The aim is to make sure products are not altered or replaced through physical means, by creating a unique digital identification for each bottle, recorded on an unmodifiable blockchain.

In theory, that should prevent fraud, improve the information available to the consumer and protect customers from exposure to potentially harmful counterfeits. The major driving force behind adopting blockchain – and increasing transparency in the supply chain – is product safety.

“We believe the verification capabilities of blockchain will enable us to credibly assure the origins and authenticity of our premium alcoholic beverages,” said Oranco president Peng Yang.

“This technology will assure the authenticity and further build the value of our premium products.”

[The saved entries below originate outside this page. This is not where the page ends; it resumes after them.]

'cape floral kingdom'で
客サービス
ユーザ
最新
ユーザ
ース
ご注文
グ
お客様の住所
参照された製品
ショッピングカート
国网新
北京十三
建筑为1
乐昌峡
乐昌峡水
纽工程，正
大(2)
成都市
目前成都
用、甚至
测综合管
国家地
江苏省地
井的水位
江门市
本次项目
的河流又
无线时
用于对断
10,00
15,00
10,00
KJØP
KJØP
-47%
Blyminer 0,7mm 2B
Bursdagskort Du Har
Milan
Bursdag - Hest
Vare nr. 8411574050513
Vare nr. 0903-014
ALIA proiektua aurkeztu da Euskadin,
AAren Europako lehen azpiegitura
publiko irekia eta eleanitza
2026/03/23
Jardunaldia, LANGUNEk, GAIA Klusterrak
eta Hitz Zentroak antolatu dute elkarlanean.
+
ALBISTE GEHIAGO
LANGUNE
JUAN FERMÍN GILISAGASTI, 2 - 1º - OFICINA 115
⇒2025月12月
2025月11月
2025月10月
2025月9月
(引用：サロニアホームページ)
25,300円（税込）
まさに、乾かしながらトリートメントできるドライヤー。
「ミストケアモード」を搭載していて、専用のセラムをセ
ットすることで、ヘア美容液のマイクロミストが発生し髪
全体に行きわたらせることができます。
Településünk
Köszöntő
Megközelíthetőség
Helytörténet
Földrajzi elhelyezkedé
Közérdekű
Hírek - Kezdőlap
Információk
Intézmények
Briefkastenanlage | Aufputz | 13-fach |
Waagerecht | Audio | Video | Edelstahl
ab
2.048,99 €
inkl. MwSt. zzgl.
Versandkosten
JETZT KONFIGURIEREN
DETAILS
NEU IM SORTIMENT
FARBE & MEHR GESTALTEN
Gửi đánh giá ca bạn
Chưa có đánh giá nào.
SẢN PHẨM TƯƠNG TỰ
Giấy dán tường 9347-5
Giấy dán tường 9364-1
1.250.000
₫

In March, spirits company William Grant & Sons said it would deploy a blockchain-based system for its Ailsa Bay Scotch whisky developed by Arc-Net to track the distilling and production process from source to store.

Meanwhile, accounting firm EY has built a blockchain platform called TATTOO (traceability, authenticity, transparency, trade, origin, and opinion), designed to facilitate promotion and sales of new and vintage wines, on behalf of Blockchain Wine Pte.

TATTOO is backed by The House of Roosevelt – one of the largest wine cellars in Asia – which will use it to secure wines sold directly from vineyards to hotels, restaurants, cafes and individual customers.

The food sector is also getting on board. Earlier this month, food giant Nestle announced a plan to allow customers to track sustainability and provenance throughout its milk supply chain, focusing on suppliers in New Zealand shipping to the firm’s production facilities in the Middle East.

It plans to extend the platform to palm oil from the Americas, as part of a drive to increase transparency and accountability for production standards throughout its supply chain.

Meanwhile, other food producers turning to blockchain platforms to shore up their supply chain security include Tyson Foods, French supermarket chain Carrefour, Dole Foods, Unilever, and Kroger and Albertsons grocery stores in the US.